* _Instruction_
Skip the pictures. Copy all the rest of the records down exactly.

* _Task material_
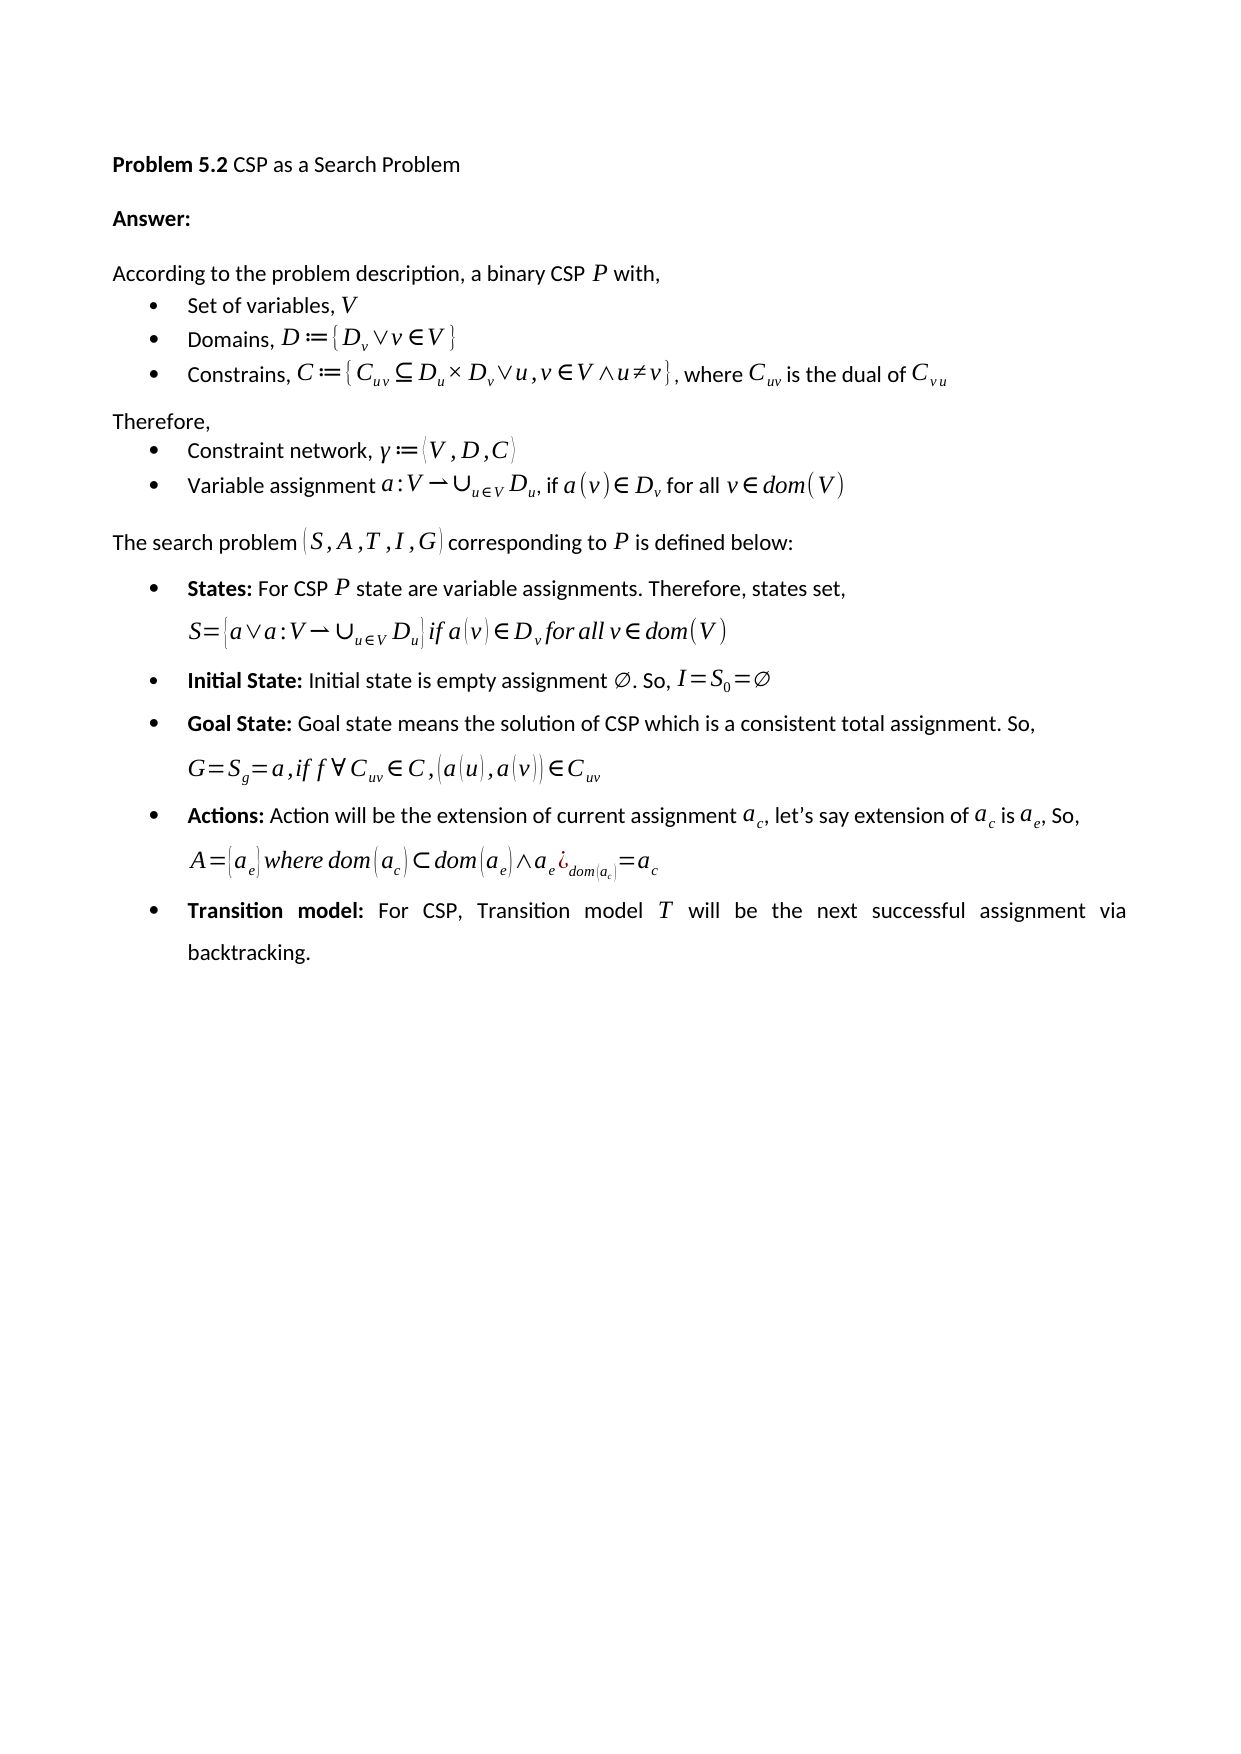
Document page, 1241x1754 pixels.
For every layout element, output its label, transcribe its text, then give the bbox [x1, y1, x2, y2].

list Goal State: Goal state means the solution of CSP which is a consistent total assignment. So, [150, 709, 1128, 738]
list States: For CSP state are variable assignments. Therefore, states set, [150, 574, 1128, 602]
text Answer: [112, 204, 1128, 232]
list Domains, [150, 323, 1128, 355]
list Set of variables, [150, 291, 1128, 319]
list Actions: Action will be the extension of current assignment , let’s say extension of is , So, [150, 800, 1128, 831]
text The search problem corresponding to is defined below: [112, 526, 1128, 557]
list Constrains, , where is the dual of [150, 359, 1128, 390]
list Transition model: For CSP, Transition model will be the next successful assignment via backtracking. [150, 896, 1128, 966]
text Therefore, [112, 407, 1128, 435]
text Problem 5.2 CSP as a Search Problem [112, 150, 1128, 178]
list Constraint network, [150, 435, 1128, 465]
list Initial State: Initial state is empty assignment . So, [150, 664, 1128, 696]
list Variable assignment , if for all [150, 469, 1128, 501]
text According to the problem description, a binary CSP with, [112, 259, 1128, 287]
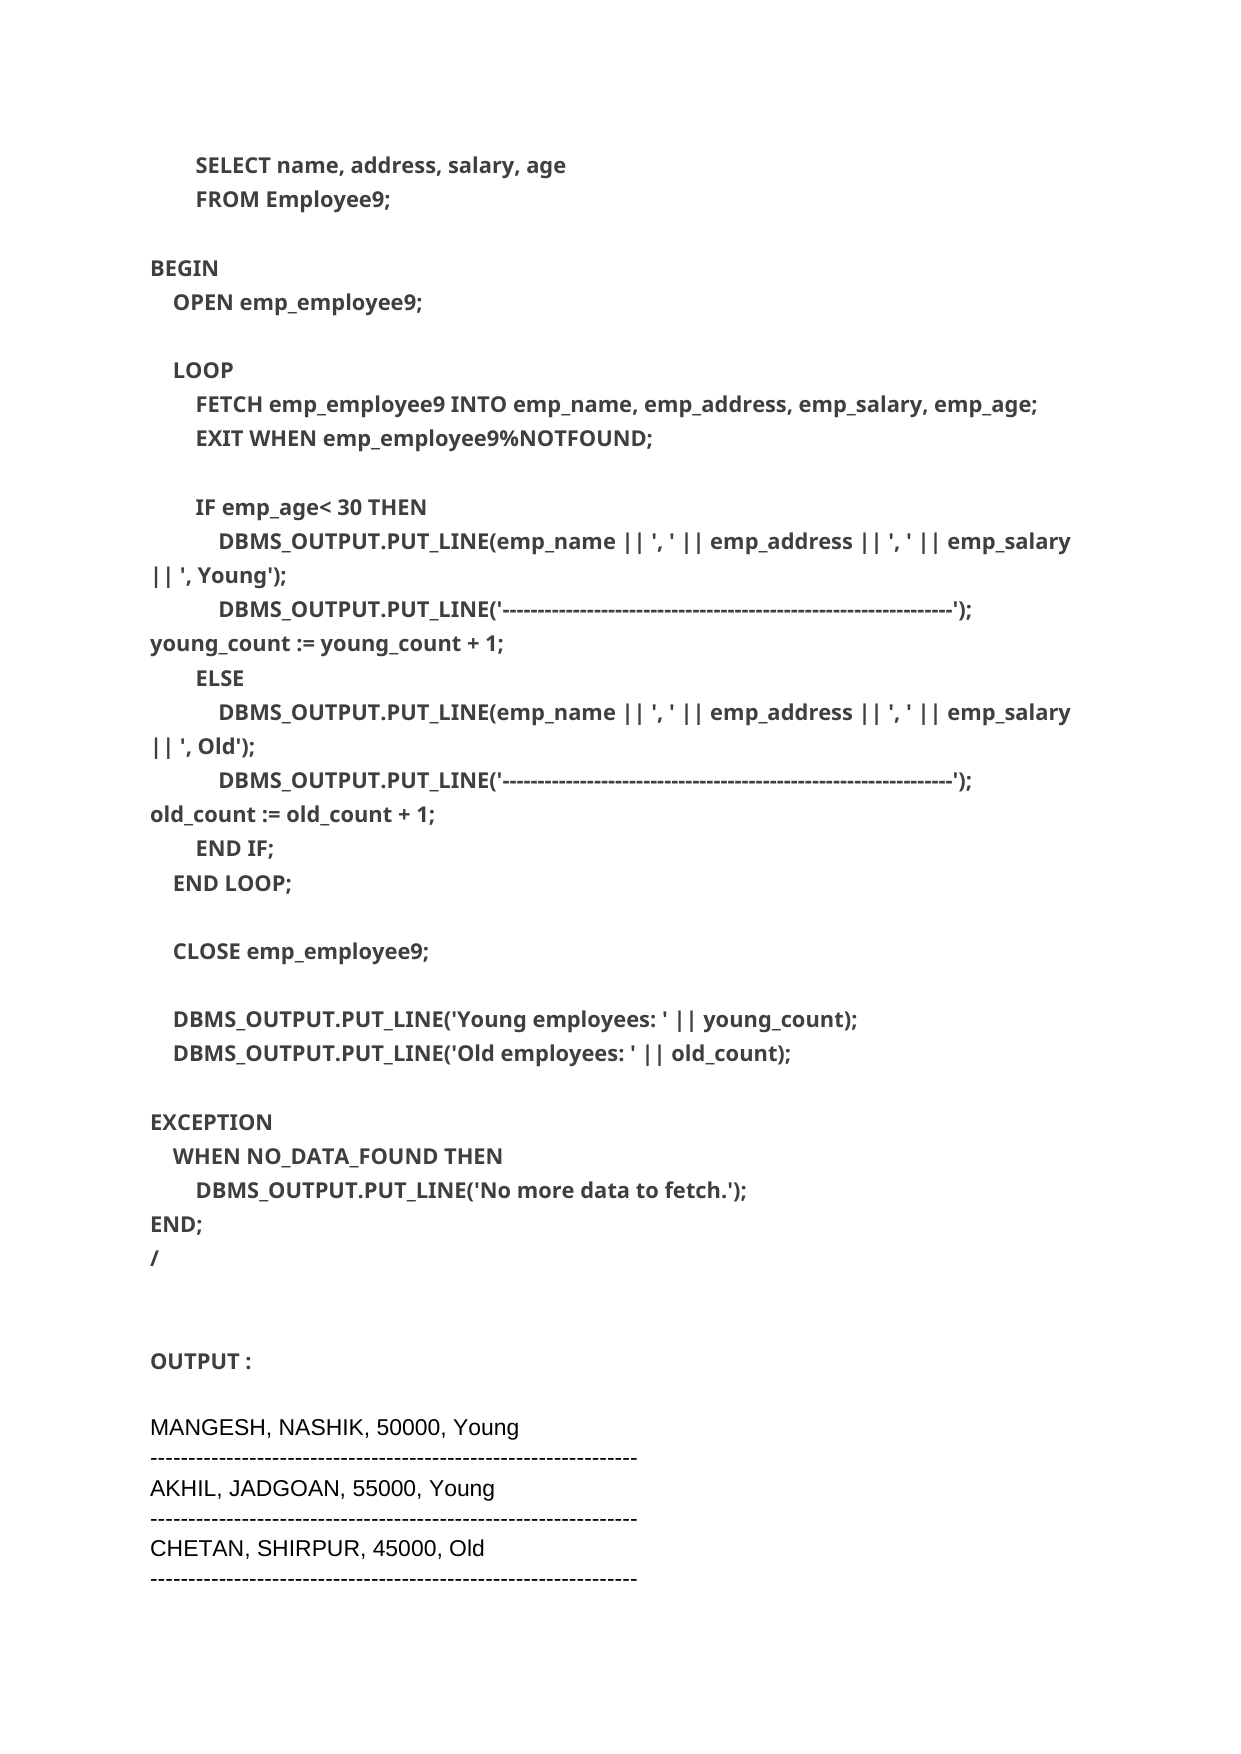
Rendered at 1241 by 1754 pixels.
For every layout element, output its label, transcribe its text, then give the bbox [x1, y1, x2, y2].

text AKHIL, JADGOAN, 55000, Young [150, 1474, 1090, 1501]
text WHEN NO_DATA_FOUND THEN [150, 1141, 1090, 1171]
text CHETAN, SHIRPUR, 45000, Old [150, 1535, 1090, 1561]
text BEGIN [150, 252, 1090, 282]
text END IF; [150, 833, 1090, 863]
text DBMS_OUTPUT.PUT_LINE('No more data to fetch.'); [150, 1175, 1090, 1205]
text CLOSE emp_employee9; [150, 936, 1090, 966]
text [150, 1565, 1090, 1592]
text IF emp_age< 30 THEN [150, 492, 1090, 521]
text / [150, 1243, 1090, 1273]
text DBMS_OUTPUT.PUT_LINE('----------------------------------------------------------------'); [150, 594, 1090, 624]
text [150, 1505, 1090, 1531]
text young_count := young_count + 1; [150, 628, 1090, 658]
text MANGESH, NASHIK, 50000, Young [150, 1414, 1090, 1441]
text old_count := old_count + 1; [150, 799, 1090, 829]
text EXIT WHEN emp_employee9%NOTFOUND; [150, 423, 1090, 453]
text DBMS_OUTPUT.PUT_LINE('Old employees: ' || old_count); [150, 1038, 1090, 1068]
text LOOP [150, 355, 1090, 385]
text END LOOP; [150, 867, 1090, 897]
text ---------------------------------------------------------------- [150, 1444, 1090, 1471]
text DBMS_OUTPUT.PUT_LINE('----------------------------------------------------------------'); [150, 765, 1090, 795]
text ELSE [150, 662, 1090, 692]
text SELECT name, address, salary, age [150, 150, 1090, 180]
text END; [150, 1209, 1090, 1239]
text FROM Employee9; [150, 184, 1090, 214]
text DBMS_OUTPUT.PUT_LINE(emp_name || ', ' || emp_address || ', ' || emp_salary || ', Young'); [150, 526, 1090, 590]
text DBMS_OUTPUT.PUT_LINE('Young employees: ' || young_count); [150, 1004, 1090, 1034]
text OPEN emp_employee9; [150, 287, 1090, 316]
text FETCH emp_employee9 INTO emp_name, emp_address, emp_salary, emp_age; [150, 389, 1090, 419]
text DBMS_OUTPUT.PUT_LINE(emp_name || ', ' || emp_address || ', ' || emp_salary || ', Old'); [150, 697, 1090, 761]
text EXCEPTION [150, 1107, 1090, 1136]
text OUTPUT : [150, 1346, 1090, 1376]
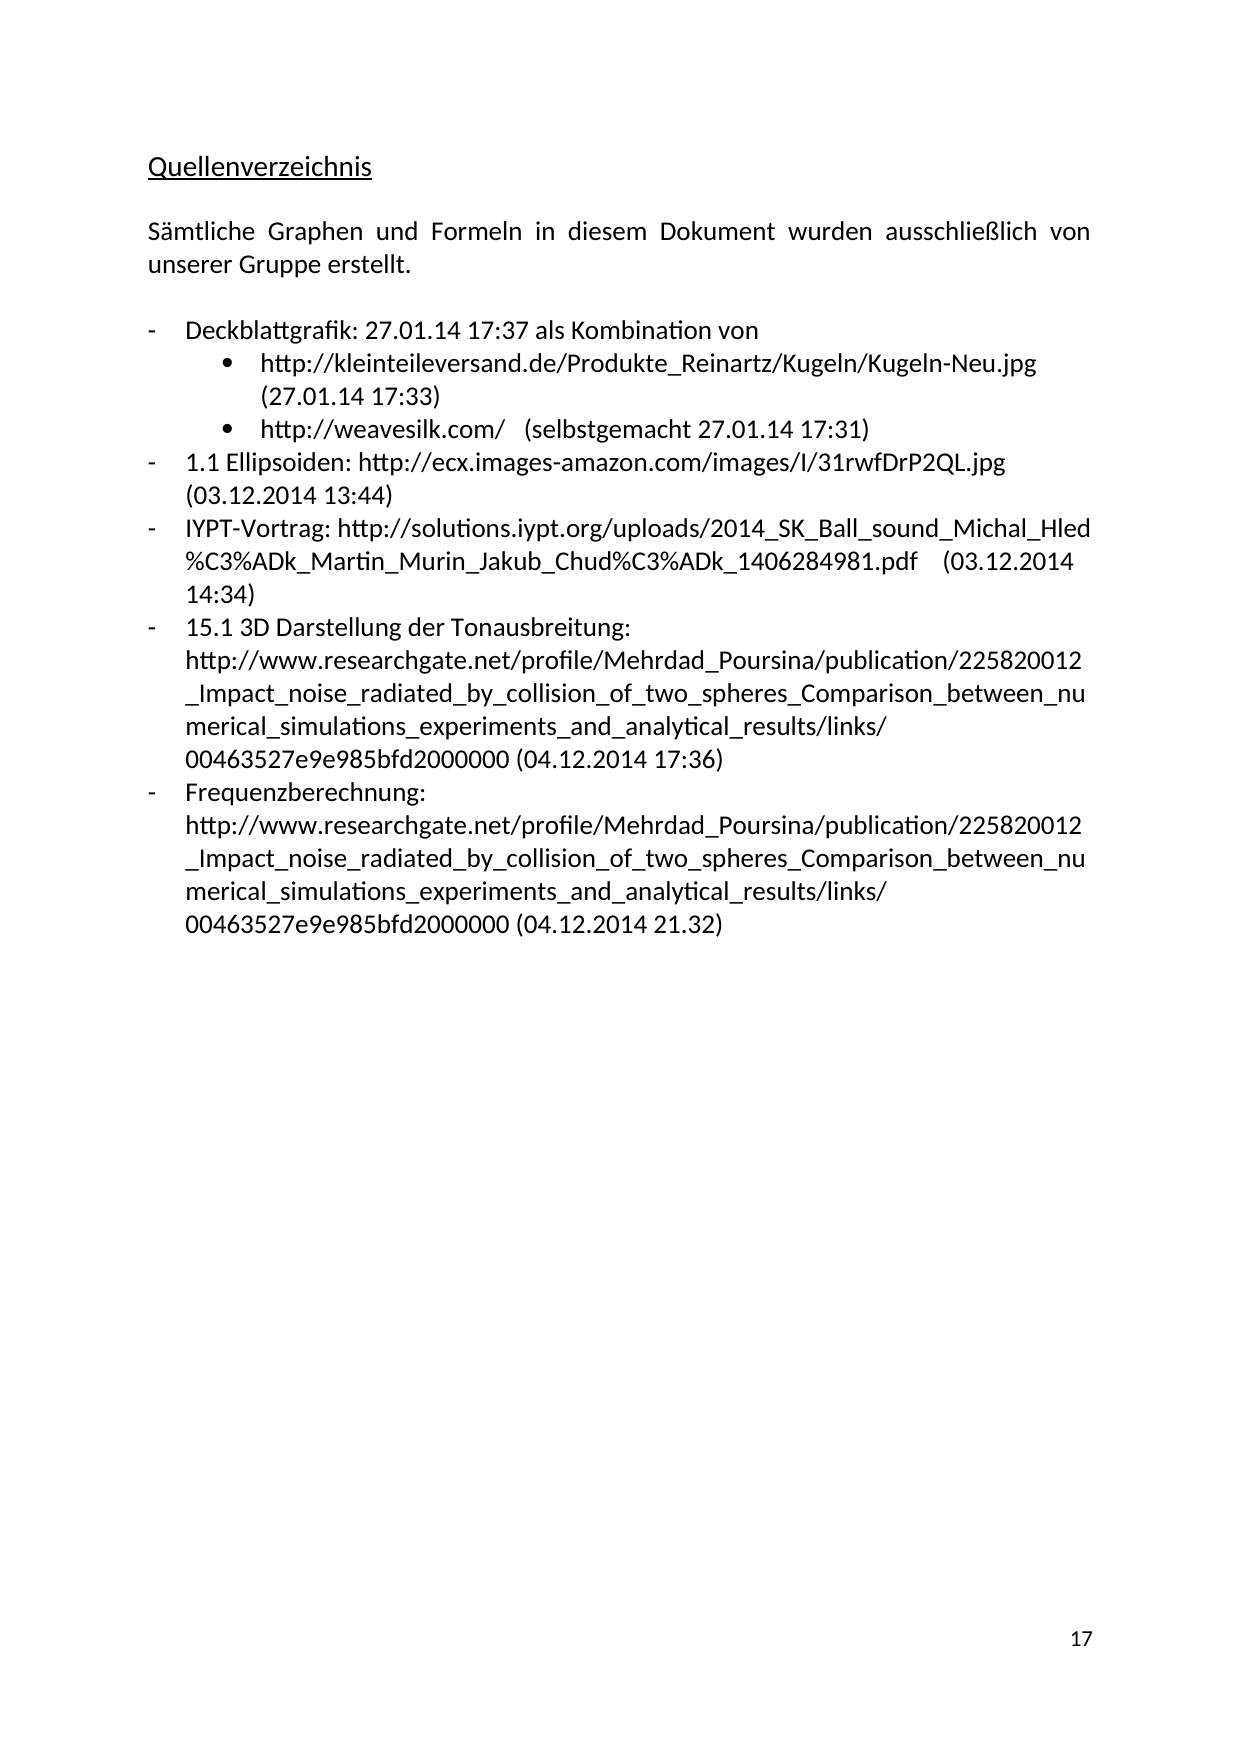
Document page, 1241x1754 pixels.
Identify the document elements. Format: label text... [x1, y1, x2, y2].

* _The answer_
Document page, 1241x1754 pixels.
For every layout element, output its label, transcribe its text, then give the bbox [x1, y1, x2, y2].

list Goal State: Goal state means the solution of CSP which is a consistent total assignment. So, [150, 709, 1128, 738]
list States: For CSP state are variable assignments. Therefore, states set, [150, 574, 1128, 602]
text Answer: [112, 204, 1128, 232]
list Domains, [150, 323, 1128, 355]
list Set of variables, [150, 291, 1128, 319]
list Actions: Action will be the extension of current assignment , let’s say extension of is , So, [150, 800, 1128, 831]
text The search problem corresponding to is defined below: [112, 526, 1128, 557]
list Constrains, , where is the dual of [150, 359, 1128, 390]
list Transition model: For CSP, Transition model will be the next successful assignment via backtracking. [150, 896, 1128, 966]
text Therefore, [112, 407, 1128, 435]
text Problem 5.2 CSP as a Search Problem [112, 150, 1128, 178]
list Constraint network, [150, 435, 1128, 465]
list Initial State: Initial state is empty assignment . So, [150, 664, 1128, 696]
list Variable assignment , if for all [150, 469, 1128, 501]
text According to the problem description, a binary CSP with, [112, 259, 1128, 287]
Rendered at 1241 by 1754 pixels.
For every layout element, output its label, transcribe its text, then give the bbox [x1, y1, x2, y2].

text AKHIL, JADGOAN, 55000, Young [150, 1474, 1090, 1501]
text WHEN NO_DATA_FOUND THEN [150, 1141, 1090, 1171]
text CHETAN, SHIRPUR, 45000, Old [150, 1535, 1090, 1561]
text BEGIN [150, 252, 1090, 282]
text END IF; [150, 833, 1090, 863]
text DBMS_OUTPUT.PUT_LINE('No more data to fetch.'); [150, 1175, 1090, 1205]
text CLOSE emp_employee9; [150, 936, 1090, 966]
text [150, 1565, 1090, 1592]
text IF emp_age< 30 THEN [150, 492, 1090, 521]
text / [150, 1243, 1090, 1273]
text DBMS_OUTPUT.PUT_LINE('----------------------------------------------------------------'); [150, 594, 1090, 624]
text [150, 1505, 1090, 1531]
text young_count := young_count + 1; [150, 628, 1090, 658]
text MANGESH, NASHIK, 50000, Young [150, 1414, 1090, 1441]
text old_count := old_count + 1; [150, 799, 1090, 829]
text EXIT WHEN emp_employee9%NOTFOUND; [150, 423, 1090, 453]
text DBMS_OUTPUT.PUT_LINE('Old employees: ' || old_count); [150, 1038, 1090, 1068]
text LOOP [150, 355, 1090, 385]
text END LOOP; [150, 867, 1090, 897]
text ---------------------------------------------------------------- [150, 1444, 1090, 1471]
text DBMS_OUTPUT.PUT_LINE('----------------------------------------------------------------'); [150, 765, 1090, 795]
text ELSE [150, 662, 1090, 692]
text SELECT name, address, salary, age [150, 150, 1090, 180]
text END; [150, 1209, 1090, 1239]
text FROM Employee9; [150, 184, 1090, 214]
text DBMS_OUTPUT.PUT_LINE(emp_name || ', ' || emp_address || ', ' || emp_salary || ', Young'); [150, 526, 1090, 590]
text DBMS_OUTPUT.PUT_LINE('Young employees: ' || young_count); [150, 1004, 1090, 1034]
text OPEN emp_employee9; [150, 287, 1090, 316]
text FETCH emp_employee9 INTO emp_name, emp_address, emp_salary, emp_age; [150, 389, 1090, 419]
text DBMS_OUTPUT.PUT_LINE(emp_name || ', ' || emp_address || ', ' || emp_salary || ', Old'); [150, 697, 1090, 761]
text EXCEPTION [150, 1107, 1090, 1136]
text OUTPUT : [150, 1346, 1090, 1376]
Document page, 1241x1754 pixels.
Identify the document elements. Format: label text... [x1, y1, x2, y2].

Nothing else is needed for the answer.